Assigned task: A faithful copy is required: retype the records from their first line through the line with "Committee Room Reservation", and omit the pictures.

- - -

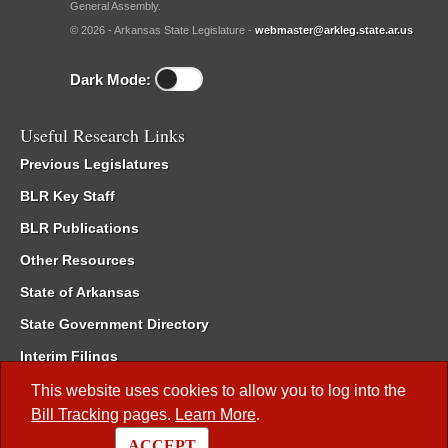
General Assembly.
© 2026 - Arkansas State Legislature -
webmaster@arkleg.state.ar.us
Dark Mode:
Useful Research Links
Previous Legislatures
BLR Key Staff
BLR Publications
Other Resources
State of Arkansas
State Government Directory
Interim Filings
Committee Room Reservation
This website uses cookies to allow you to log into the
Bill Tracking
pages.
Learn More
.
Meetings of the Whole/Business Meetings
ACCEPT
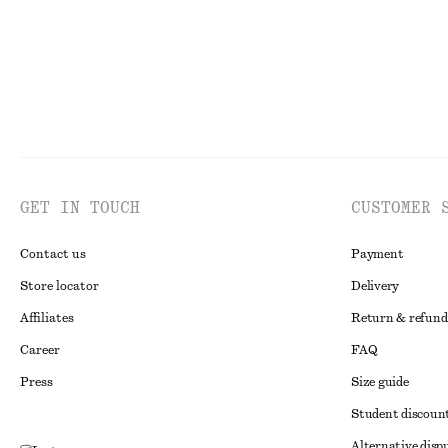
GET IN TOUCH
CUSTOMER 
Contact us
Payment
Store locator
Delivery
Affiliates
Return & refund
Career
FAQ
Press
Size guide
Student discoun
Alternative disp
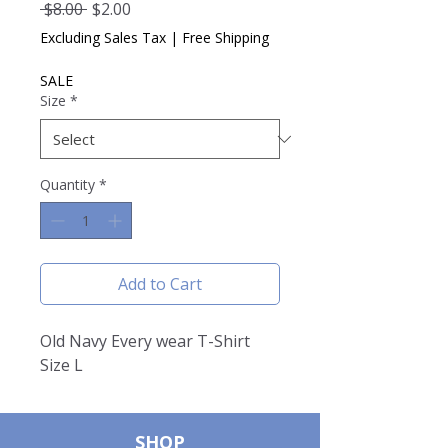
Regular
Sale
 $8.00 
$2.00
Price
Price
Excluding Sales Tax
|
Free Shipping
SALE
Size
*
Quantity
*
Add to Cart
Old Navy Every wear T-Shirt
Size L
SHOP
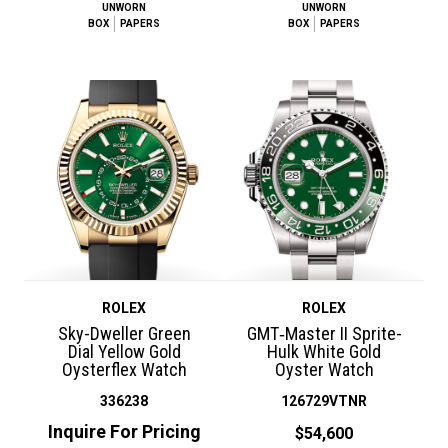
UNWORN
UNWORN
BOX
PAPERS
BOX
PAPERS
ROLEX
ROLEX
Sky-Dweller Green
GMT‑Master II Sprite-
Dial Yellow Gold
Hulk White Gold
Oysterflex Watch
Oyster Watch
336238
126729VTNR
Inquire For Pricing
$54,600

- - -

Answer to this task:
General Assembly.
© 2026 - Arkansas State Legislature -
webmaster@arkleg.state.ar.us
Dark Mode:
Useful Research Links
Previous Legislatures
BLR Key Staff
BLR Publications
Other Resources
State of Arkansas
State Government Directory
Interim Filings
Committee Room Reservation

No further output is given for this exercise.